### YOUR OBJECTIVE
Below are some records; copy each line in them that contains "linejoin".

### INFORMATION SHOWN
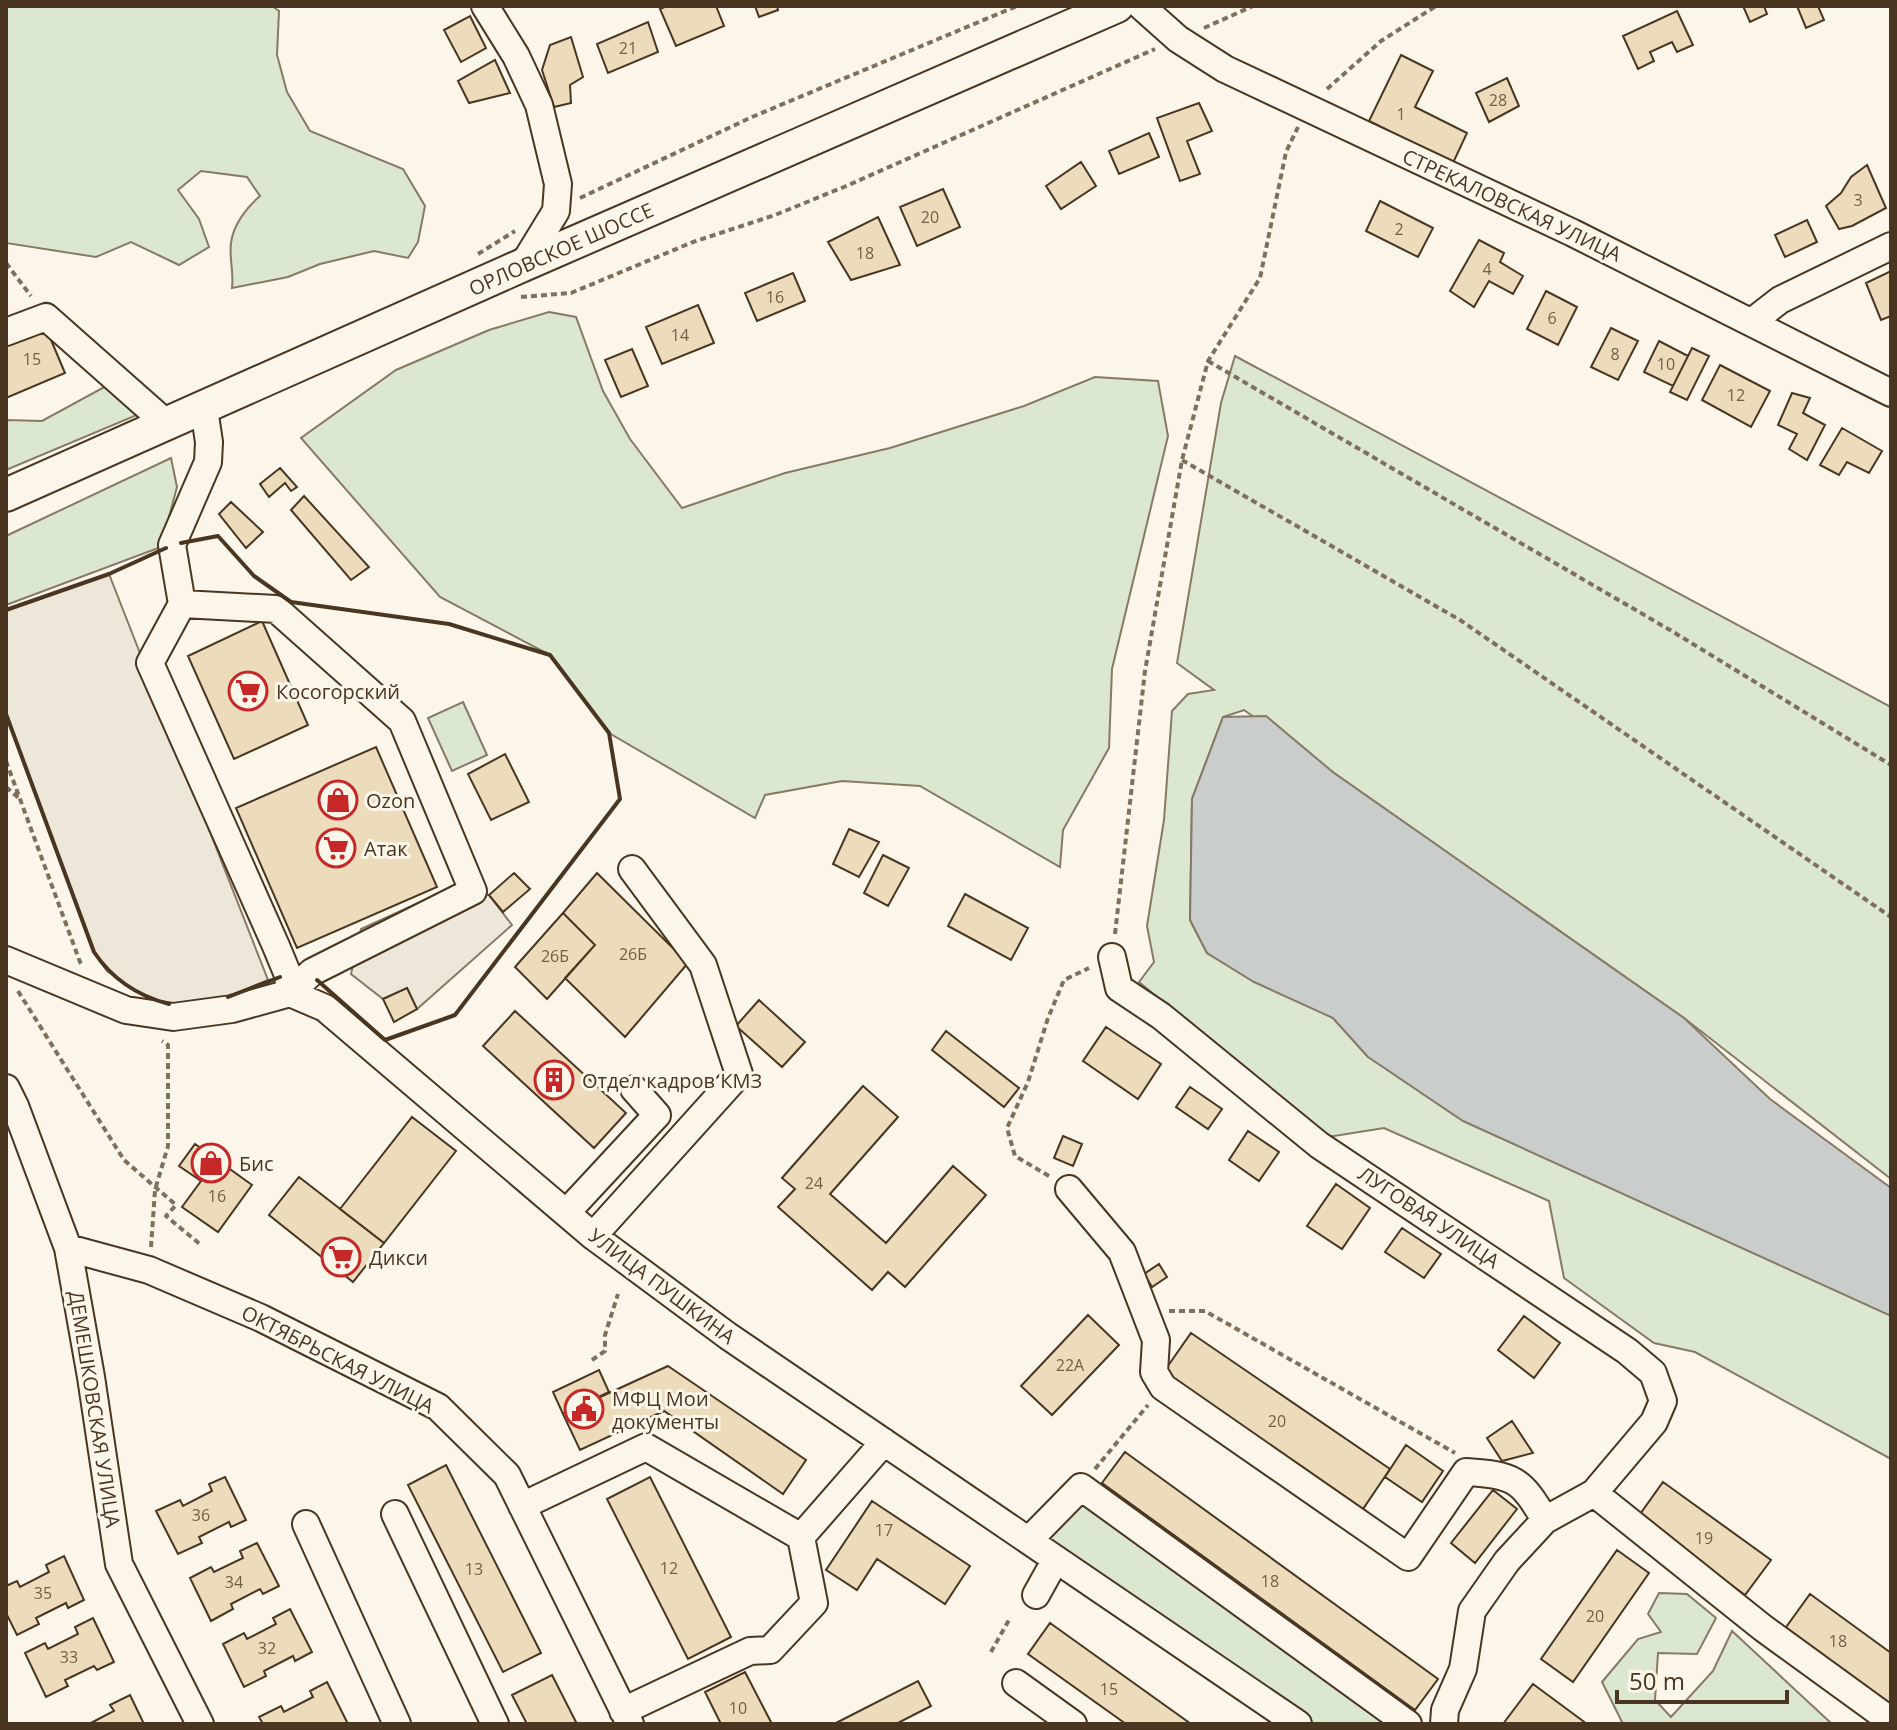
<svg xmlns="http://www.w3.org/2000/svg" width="1897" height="1730" font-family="'Open Sans',sans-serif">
<rect width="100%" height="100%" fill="#fbf6e9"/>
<path fill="#dce7d0" stroke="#887966" stroke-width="2" d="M6 6H272L279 11 277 55 287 92 310 131 403 169 425 206 418 242 408 258 374 251 320 264 288 277 232 288C234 272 229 258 231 243 233 225 247 207 260 196L247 177 201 171 178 190 199 219 209 247 179 265 131 242 96 257 6 243Z
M549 312 576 317 603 391 630 439 682 508 785 473 890 448 1024 406 1095 377 1158 381 1168 436 1112 669 1109 748 1063 830 1060 867 920 786 842 781 765 795 755 818 609 733 550 655 440 597 301 438 396 370 489 330Z
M1235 356 1891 707V1179L1684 1018 1244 710 1223 717 1192 799 1190 920 1207 953 1333 1018 1368 1057 1891 1306V1459L1695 1352 1654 1343 1564 1278 1549 1201 1384 1128 1328 1137 1139 982 1154 962 1147 926 1164 820 1172 711 1188 694 1214 690 1177 663 1221 403Z
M108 385 137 415 6 470V420L42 421Z
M171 458 177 487 161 547 6 605V536Z
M463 702 487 755 452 771 428 718Z
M1080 1501 1392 1724H1314L1046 1541Z
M1659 1593 1687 1594 1716 1618 1697 1654 1658 1653 1655 1700 1671 1717 1713 1671 1732 1631 1832 1724H1623L1602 1682 1638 1639 1661 1632 1648 1614Z"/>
<path fill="#ede7d9" stroke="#887966" stroke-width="2" d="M109 574 268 980 221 1000 178 1007 147 998 107 971 94 952 6 714V610Z
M449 889 489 895 512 925 417 1009 407 988 383 999 351 974 361 929Z"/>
<path fill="#c9cecd" stroke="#887966" stroke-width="2" d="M1266 716 1334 773 1684 1018 1770 1099 1891 1188V1316L1463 1121 1368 1057 1333 1018 1254 982 1207 953 1190 920 1192 799 1223 717Z"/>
<path fill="#ecdcbc" stroke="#4a3520" stroke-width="2" d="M667 6H716L724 26 676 46 660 9Z
M755 6H777L778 10 759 17Z
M1743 6H1764L1767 14 1750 22Z
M1797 6H1818L1824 20 1806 28Z
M1677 11 1693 45 1677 52 1672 42 1650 52 1654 61 1638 69 1623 36Z
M470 16 486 48 461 62 444 30Z
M648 22 658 52 608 73 597 44Z
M571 37 583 77 570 85 571 103 554 107 542 70 550 45Z
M1401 55 1433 71 1415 107 1467 133 1453 163 1369 121Z
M495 60 510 93 469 103 458 81Z
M1507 78 1519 106 1489 122 1476 93Z
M1199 103 1212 131 1187 141 1200 174 1180 181 1157 118Z
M1149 133 1159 157 1119 174 1109 151Z
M1081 162 1096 186 1061 209 1046 186Z
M1867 165 1886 208 1852 226 1839 229 1826 206 1841 193 1851 177Z
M943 189 960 227 917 246 900 207Z
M1380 201 1433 228 1418 257 1366 231Z
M878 217 900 265 851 280 828 242Z
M1807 220 1817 242 1785 257 1775 235Z
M1479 240 1504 253 1500 262 1523 276 1513 294 1489 281 1474 307 1450 291Z
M1891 271V316L1881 320 1866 283Z
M793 273 805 301 757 321 745 293Z
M1546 291 1577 307 1558 345 1527 329Z
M698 305 714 343 662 364 646 327Z
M46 328 65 373 6 398V344Z
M1611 328 1638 341 1618 380 1591 367Z
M1659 341 1688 356 1673 386 1644 372Z
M1692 348 1709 356 1687 400 1670 392Z
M632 349 648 386 621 397 605 360Z
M1720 365 1770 391 1751 427 1702 400Z
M1792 393 1810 398 1803 413 1825 425 1807 460 1789 449 1797 434 1778 425Z
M1842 428 1882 451 1869 473 1847 462 1839 475 1820 465Z
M280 468 297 487 291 491 285 483 269 497 260 484Z
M304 496 369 567 351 580 291 510Z
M231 502 263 532 246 548 219 514Z
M262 621 308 725 234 759 188 656Z
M376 747 437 887 297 948 236 808Z
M505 754 529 802 491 820 468 774Z
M849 829 879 842 859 877 833 864Z
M883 855 909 868 888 906 864 893Z
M514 873 530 889 503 912 489 895Z
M597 873 688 963 625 1037 565 978 595 945 563 913Z
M965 894 1028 928 1011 960 948 926Z
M563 913 595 945 547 999 515 967Z
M407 988 417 1009 394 1022 383 999Z
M759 1000 805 1042 782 1067 736 1026Z
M515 1011 626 1113 594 1148 483 1046Z
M1106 1027 1161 1064 1138 1099 1083 1061Z
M946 1031 1019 1088 1004 1107 932 1050Z
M863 1086 898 1117 830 1194 886 1243 953 1166 986 1195 905 1287 888 1272 872 1290 778 1207 795 1189 782 1178Z
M1190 1087 1222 1109 1208 1129 1176 1107Z
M412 1117 456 1151 384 1243 340 1209Z
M1248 1131 1279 1152 1259 1181 1229 1160Z
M1063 1136 1082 1144 1073 1166 1054 1158Z
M195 1144 252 1185 218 1232 182 1207 201 1181 179 1166Z
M299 1177 384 1243 353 1282 269 1215Z
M1336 1184 1370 1208 1342 1249 1307 1226Z
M1402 1228 1441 1254 1424 1278 1385 1252Z
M1159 1264 1167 1277 1152 1287 1144 1274Z
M1088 1315 1119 1345 1052 1415 1021 1386Z
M1524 1316 1560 1343 1534 1378 1498 1350Z
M1191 1333 1390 1469 1363 1509 1163 1373Z
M668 1366 806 1460 783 1494 664 1411 580 1450 563 1414Z
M599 1370 609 1392 563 1414 553 1392Z
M1512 1421 1533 1453 1502 1461 1487 1438Z
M1406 1445 1443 1471 1422 1502 1385 1477Z
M1125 1452 1438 1679 1415 1710 1102 1483Z
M446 1465 541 1653 503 1672 408 1485Z
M225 1477 246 1520 231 1527 229 1522 199 1537 202 1543 178 1554 156 1511 180 1500 183 1506 212 1491 209 1484Z
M650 1477 731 1637 688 1659 607 1499Z
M1663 1482 1771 1560 1745 1595 1638 1517Z
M1493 1490 1517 1509 1475 1563 1451 1543Z
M872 1501 970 1566 945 1604 877 1559 857 1590 826 1570Z
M257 1543 279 1586 263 1594 260 1589 231 1604 233 1609 211 1621 190 1578 211 1567 214 1572 243 1558 240 1551Z
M1617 1550 1649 1573 1573 1682 1541 1659Z
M64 1556 84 1600 68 1608 66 1603 36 1618 39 1624 17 1635 6 1613V1586L17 1581 20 1587 49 1572 46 1565Z
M1810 1594 1891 1653V1707L1784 1630Z
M290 1609 312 1652 295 1661 293 1656 264 1671 266 1676 244 1687 223 1644 244 1633 247 1639 276 1624 273 1618Z
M93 1618 114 1662 97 1670 94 1666 65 1680 68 1686 46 1697 25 1653 45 1643 48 1649 78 1634 75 1627Z
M1050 1623 1191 1724H1126L1028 1654Z
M745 1672 772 1724H721L705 1692Z
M552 1675 577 1724H527L512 1695Z
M918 1681 931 1706 896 1724H834Z
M327 1682 348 1724H263L259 1717 281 1706 284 1712 313 1697 310 1691Z
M1533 1684 1587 1724H1503Z
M130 1695 144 1724H89L114 1711 110 1705Z"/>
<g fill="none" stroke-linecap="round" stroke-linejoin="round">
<defs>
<path id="minor" d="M485 6 516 56 539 105 558 184 556 211 523 265
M1141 6 1178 39 1225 69 1573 233 1891 393
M1753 321 1780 300 1891 246
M6 332 46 317 167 424
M182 604 276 609 402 721 473 891 312 972 290 993 288 975 276 946 150 663 182 604 172 545 208 462 209 442 204 409
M1112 957 1119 988 1161 1016 1319 1145 1627 1351 1653 1373 1663 1401 1654 1422 1594 1493 1545 1520 1507 1561 1472 1611 1463 1669 1445 1710 1444 1724
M6 960 126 1010 173 1017 232 1009 290 993 325 1008 593 1236 728 1336 1298 1724
M6 1088 15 1106 68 1248 91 1377 119 1564 200 1724
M1069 1189 1122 1252 1156 1340 1154 1372 1163 1387 1408 1557 1466 1472C1514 1475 1521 1479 1545 1520
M566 1213 657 1115 634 1089
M593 1236 739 1074 703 965 632 869
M68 1248 149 1270 261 1318 438 1407 507 1475 630 1724
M1594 1493 1763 1628 1891 1721
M522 1506 646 1447 801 1537 884 1442
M395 1514 495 1724
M306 1524 397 1724
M1029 1540 1081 1487 1408 1724
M1036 1595 1056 1559
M1016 1683 1073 1724
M623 1711 750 1651 770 1650 814 1603 801 1537"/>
<path id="major" d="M6 495 523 265 1117 6"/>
</defs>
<use href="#minor" stroke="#4a3520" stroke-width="30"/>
<use href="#major" stroke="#4a3520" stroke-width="36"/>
<path stroke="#7f6f5c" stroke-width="4" stroke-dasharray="6 4" stroke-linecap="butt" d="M1204 28 1253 6
M1327 89 1381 41 1436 6
M580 198 752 117 1017 6
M478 254 515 231
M6 263 31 296
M521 297 571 293 693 242 775 215 844 187 1155 49
M1208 361 1670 630 1891 765
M1182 460 1460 620 1891 917
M6 761 80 962 83 966
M6 787 21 800
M1115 934 1145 671 1182 460 1208 361 1260 278 1286 152 1298 127
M18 991 124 1160 176 1205 166 1216 201 1245
M1049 1176 1015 1156 1007 1128 1028 1082 1048 1018 1064 980 1089 968
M151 1247 155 1190 168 1146V1045L162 1041
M1169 1311H1205L1455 1453
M592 1360 605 1351V1335L618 1294
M1095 1469 1148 1405
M991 1652 1009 1620"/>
<use href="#minor" stroke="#fbf6e9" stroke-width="26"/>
<use href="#major" stroke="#fbf6e9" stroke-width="32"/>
<path stroke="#4a3520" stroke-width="4" d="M181 543 218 536 254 576 291 602 449 624 550 655 609 733 620 799 455 1015 385 1040 317 980
M6 610 109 574 166 548
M6 714 94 952C112 979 138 996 169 1004
M228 997 280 977"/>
</g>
<defs>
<symbol id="supermarket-ring" viewBox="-11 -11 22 22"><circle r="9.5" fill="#fbf6e9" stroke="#c62828" stroke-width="1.5"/><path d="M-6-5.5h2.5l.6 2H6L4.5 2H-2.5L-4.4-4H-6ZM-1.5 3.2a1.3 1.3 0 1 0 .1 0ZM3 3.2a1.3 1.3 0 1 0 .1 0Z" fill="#c62828"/></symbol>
<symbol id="shop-ring" viewBox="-11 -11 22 22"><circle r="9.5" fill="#fbf6e9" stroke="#c62828" stroke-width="1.5"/><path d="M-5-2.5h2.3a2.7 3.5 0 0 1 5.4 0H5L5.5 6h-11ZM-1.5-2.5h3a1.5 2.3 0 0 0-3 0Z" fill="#c62828"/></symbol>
<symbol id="building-ring" viewBox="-11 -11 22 22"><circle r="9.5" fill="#fbf6e9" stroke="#c62828" stroke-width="1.5"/><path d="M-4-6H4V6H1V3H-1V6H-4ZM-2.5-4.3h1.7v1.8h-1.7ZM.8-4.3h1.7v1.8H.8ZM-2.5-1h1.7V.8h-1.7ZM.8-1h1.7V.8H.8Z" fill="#c62828"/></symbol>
<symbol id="civic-ring" viewBox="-11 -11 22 22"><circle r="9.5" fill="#fbf6e9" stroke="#c62828" stroke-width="1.5"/><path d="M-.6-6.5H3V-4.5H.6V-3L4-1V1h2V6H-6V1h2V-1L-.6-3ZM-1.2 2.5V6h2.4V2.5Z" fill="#c62828"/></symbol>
</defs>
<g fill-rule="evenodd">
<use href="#supermarket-ring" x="226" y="669" width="44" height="44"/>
<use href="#shop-ring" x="316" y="778" width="44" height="44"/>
<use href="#supermarket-ring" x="314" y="826" width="44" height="44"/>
<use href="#building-ring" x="532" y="1058" width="44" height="44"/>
<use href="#shop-ring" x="189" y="1141" width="44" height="44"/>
<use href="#supermarket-ring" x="319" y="1235" width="44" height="44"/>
<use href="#civic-ring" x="562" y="1387" width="44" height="44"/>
</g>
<g text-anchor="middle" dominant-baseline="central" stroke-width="6" stroke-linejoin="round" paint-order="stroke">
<g font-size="16" fill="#725f47">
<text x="628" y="48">21</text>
<text x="1498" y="100">28</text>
<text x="1401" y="114">1</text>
<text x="1858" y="200">3</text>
<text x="930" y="217">20</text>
<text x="1399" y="229">2</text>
<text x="865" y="253">18</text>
<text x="1487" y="269">4</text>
<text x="775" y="297">16</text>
<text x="1552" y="318">6</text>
<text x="680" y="335">14</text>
<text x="1615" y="354">8</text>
<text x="32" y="359">15</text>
<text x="1666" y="364">10</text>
<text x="1736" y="395">12</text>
<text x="633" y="954">26Б</text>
<text x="555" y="956">26Б</text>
<text x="814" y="1183">24</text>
<text x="217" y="1196">16</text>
<text x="1070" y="1365">22А</text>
<text x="1277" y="1421">20</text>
<text x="201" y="1515">36</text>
<text x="884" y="1530">17</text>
<text x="1704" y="1538">19</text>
<text x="669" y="1568">12</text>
<text x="474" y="1569">13</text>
<text x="1270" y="1581">18</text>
<text x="234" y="1582">34</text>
<text x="43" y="1593">35</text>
<text x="1595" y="1616">20</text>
<text x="1838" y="1641">18</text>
<text x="267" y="1648">32</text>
<text x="69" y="1657">33</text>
<text x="1109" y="1689">15</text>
<text x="738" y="1708">10</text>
</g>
<g font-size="20" fill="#4a3520" stroke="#fbf6e9">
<text transform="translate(1512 205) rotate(25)">СТРЕКАЛОВСКАЯ УЛИЦА</text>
<text transform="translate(561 249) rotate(-24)">ОРЛОВСКОЕ ШОССЕ</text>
<text transform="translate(1429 1217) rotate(34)">ЛУГОВАЯ УЛИЦА</text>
<text transform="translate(662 1286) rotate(37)">УЛИЦА ПУШКИНА</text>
<text transform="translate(338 1359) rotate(27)">ОКТЯБРЬСКАЯ УЛИЦА</text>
<text transform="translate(95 1409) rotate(81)">ДЕМЕШКОВСКАЯ УЛИЦА</text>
</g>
<g font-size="20" fill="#4a3520" stroke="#fbf6e9" text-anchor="start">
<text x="276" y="691">Косогорский</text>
<text x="366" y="800">Ozon</text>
<text x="364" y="848">Атак</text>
<text x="582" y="1080">Отдел кадров КМЗ</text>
<text x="239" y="1163">Бис</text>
<text x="369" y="1257">Дикси</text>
<text x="612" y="1398">МФЦ Мои<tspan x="612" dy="23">документы</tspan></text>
</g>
</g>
<rect width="1897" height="1730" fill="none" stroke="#4a3520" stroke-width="16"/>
<path d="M1617 1690v12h170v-12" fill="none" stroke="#4a3520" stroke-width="4"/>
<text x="1629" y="1690" font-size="24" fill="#4a3520" stroke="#fbf6e9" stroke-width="6" paint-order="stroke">50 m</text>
</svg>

### OUTPUT BELOW
<g fill="none" stroke-linecap="round" stroke-linejoin="round">
<g text-anchor="middle" dominant-baseline="central" stroke-width="6" stroke-linejoin="round" paint-order="stroke">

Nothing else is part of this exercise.